Abdulhadi Almutairi
King Fahad Specialist Hospital, Saudi Arabia
Title: Extended resections for lung cancer: Can they be justified
Biography
Biography: Abdulhadi Almutairi
Abstract
Surgical resection remains a critical component of multidisciplinary therapy for locally advanced lung cancers. However, extended resection for treating locally advanced lung cancer is surrounded by intense debate. The advancements in novel chemotherapy and targeted therapy have influent our decisions on treating these cases by radical surgical intervention that carries a significant morbidity and mortality. Long-term survival is limited to retrospective and anecdotal data. Moreover, in the era of patient-centered care, the patient decision to go for neoadjuvant or definitive systemic therapy remains critical and may alter the landscape of surgical scene.
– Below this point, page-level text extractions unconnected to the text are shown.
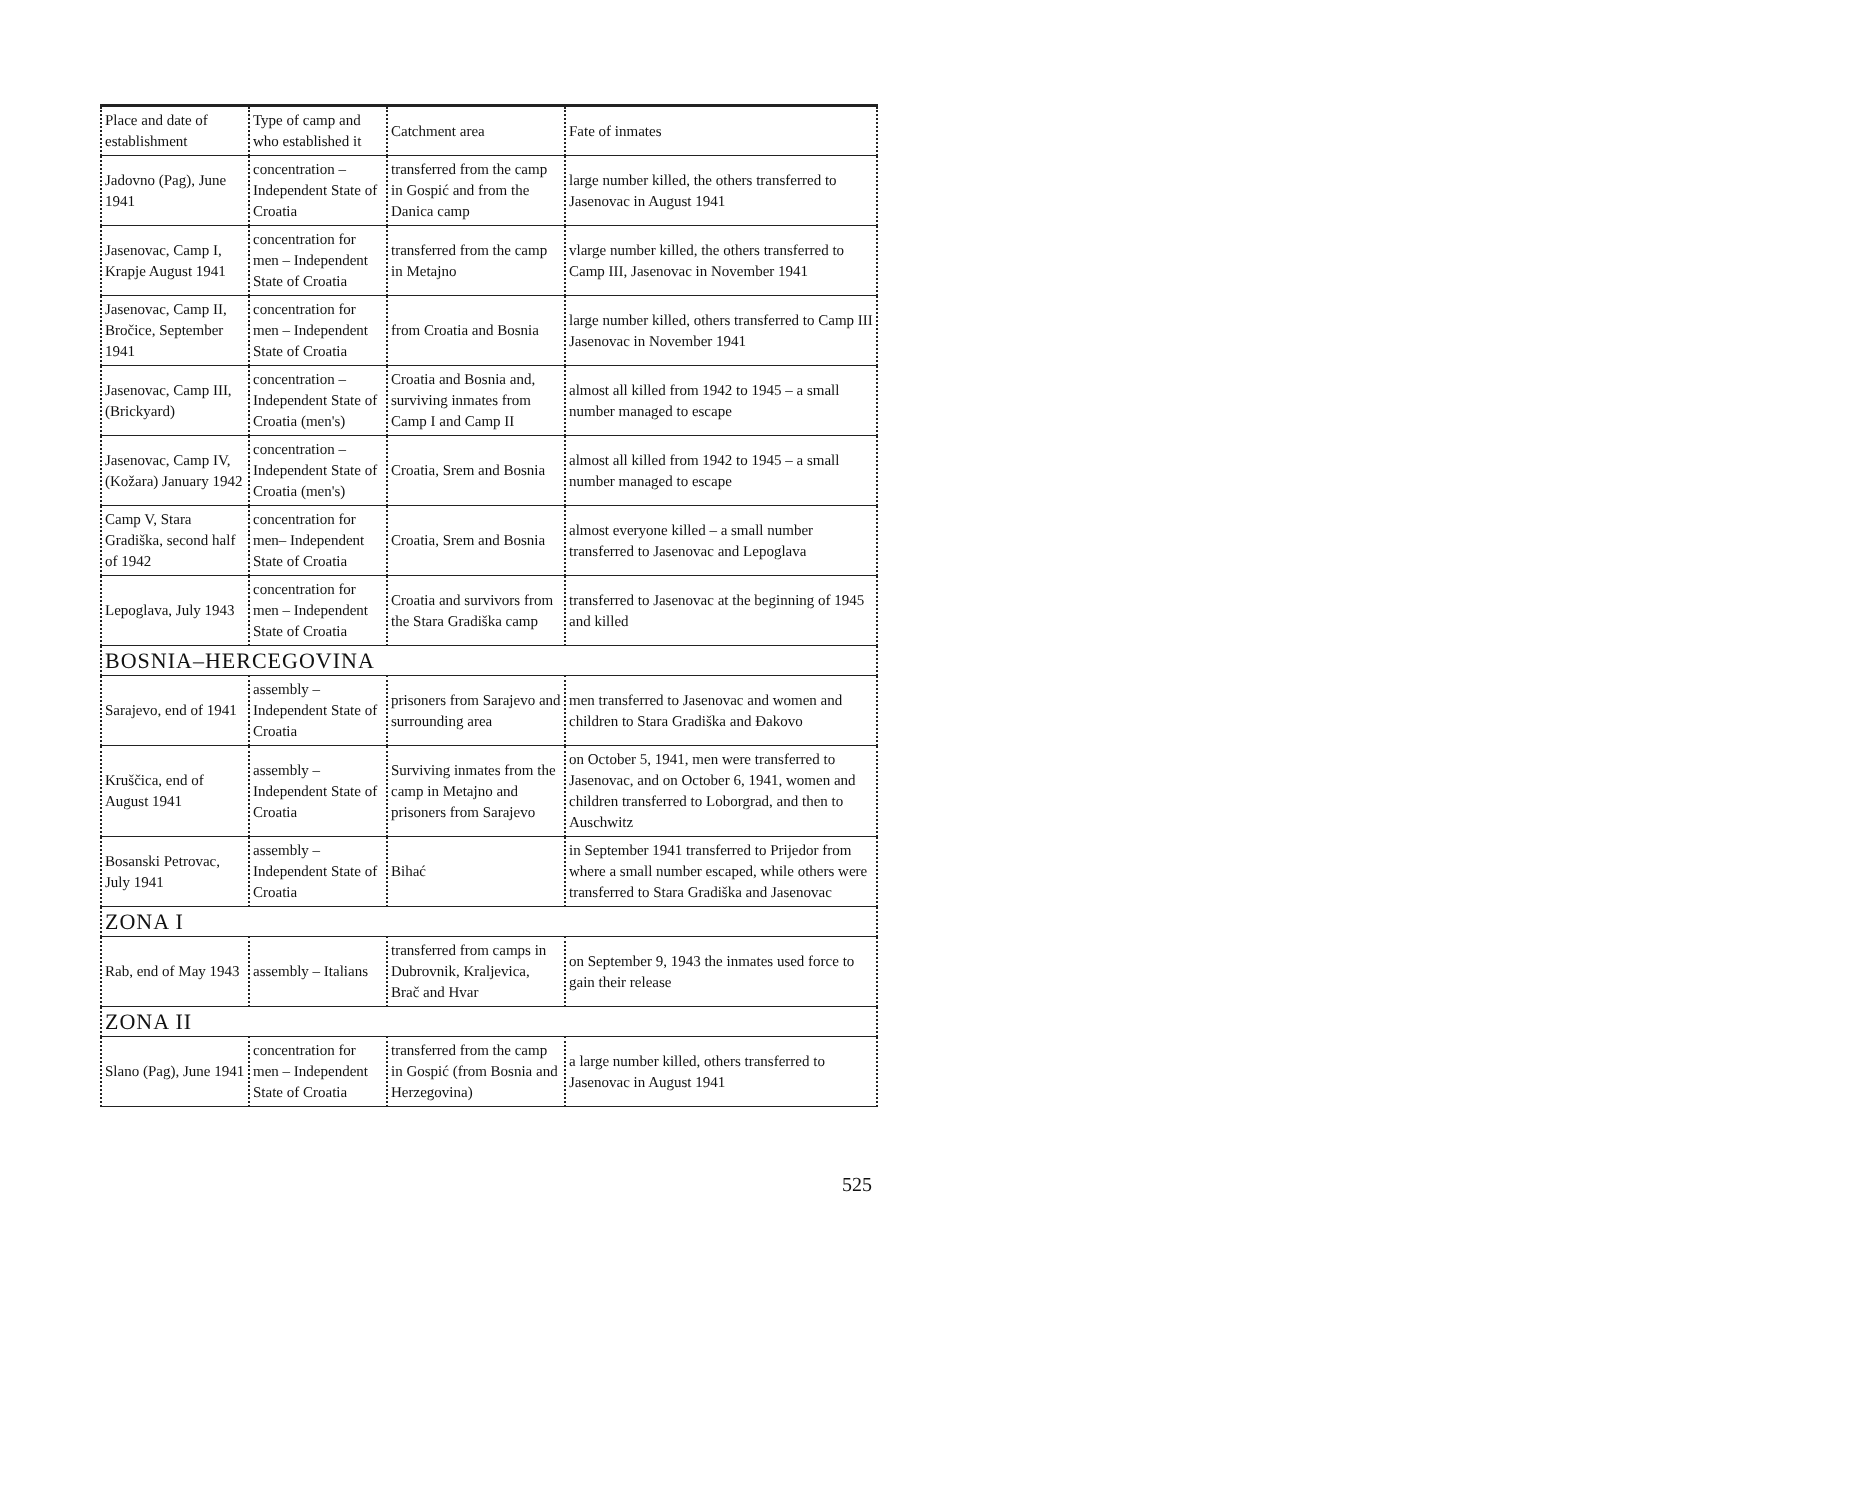| Place and date of establishment | Type of camp and who established it | Catchment area | Fate of inmates |
| --- | --- | --- | --- |
| Jadovno (Pag), June 1941 | concentration – Independent State of Croatia | transferred from the camp in Gospić and from the Danica camp | large number killed, the others transferred to Jasenovac in August 1941 |
| Jasenovac, Camp I, Krapje August 1941 | concentration for men – Independent State of Croatia | transferred from the camp in Metajno | vlarge number killed, the others transferred to Camp III, Jasenovac in November 1941 |
| Jasenovac, Camp II, Bročice, September 1941 | concentration for men – Independent State of Croatia | from Croatia and Bosnia | large number killed, others transferred to Camp III Jasenovac in November 1941 |
| Jasenovac, Camp III, (Brickyard) | concentration – Independent State of Croatia (men's) | Croatia and Bosnia and, surviving inmates from Camp I and Camp II | almost all killed from 1942 to 1945 – a small number managed to escape |
| Jasenovac, Camp IV, (Kožara) January 1942 | concentration – Independent State of Croatia (men's) | Croatia, Srem and Bosnia | almost all killed from 1942 to 1945 – a small number managed to escape |
| Camp V, Stara Gradiška, second half of 1942 | concentration for men– Independent State of Croatia | Croatia, Srem and Bosnia | almost everyone killed – a small number transferred to Jasenovac and Lepoglava |
| Lepoglava, July 1943 | concentration for men – Independent State of Croatia | Croatia and survivors from the Stara Gradiška camp | transferred to Jasenovac at the beginning of 1945 and killed |
| BOSNIA–HERCEGOVINA | | | |
| Sarajevo, end of 1941 | assembly – Independent State of Croatia | prisoners from Sarajevo and surrounding area | men transferred to Jasenovac and women and children to Stara Gradiška and Đakovo |
| Kruščica, end of August 1941 | assembly – Independent State of Croatia | Surviving inmates from the camp in Metajno and prisoners from Sarajevo | on October 5, 1941, men were transferred to Jasenovac, and on October 6, 1941, women and children transferred to Loborgrad, and then to Auschwitz |
| Bosanski Petrovac, July 1941 | assembly – Independent State of Croatia | Bihać | in September 1941 transferred to Prijedor from where a small number escaped, while others were transferred to Stara Gradiška and Jasenovac |
| ZONA I | | | |
| Rab, end of May 1943 | assembly – Italians | transferred from camps in Dubrovnik, Kraljevica, Brač and Hvar | on September 9, 1943 the inmates used force to gain their release |
| ZONA II | | | |
| Slano (Pag), June 1941 | concentration for men – Independent State of Croatia | transferred from the camp in Gospić (from Bosnia and Herzegovina) | a large number killed, others transferred to Jasenovac in August 1941 |
525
Historically, racialists (thoracic surgeons with enormous surgical experience) have fought locally advanced lung cancer with extended resection that entails lobectomy or pneumonectomy en bloc with adjacent involved structure in order to achieve complete surgical resection and negative margins. This may on itself and by itself improve survival in highly selected patients. The magnitude of this benefit is very difficult to quantify largely because the data is limited to small patient sample and high volume centers. Never the less, this improvement, albeit modest cannot be ignored or rejected. In this talk, we aim to dissect the current literature regarding this important matter and shed some light on the techniques that have been refined over the years in order to serve a well defined subsets of patients with locally advanced lung cancer who may be offered this type of radical surgery knowing the amount of risk taking is massive and the expected results remain a matter of speculation.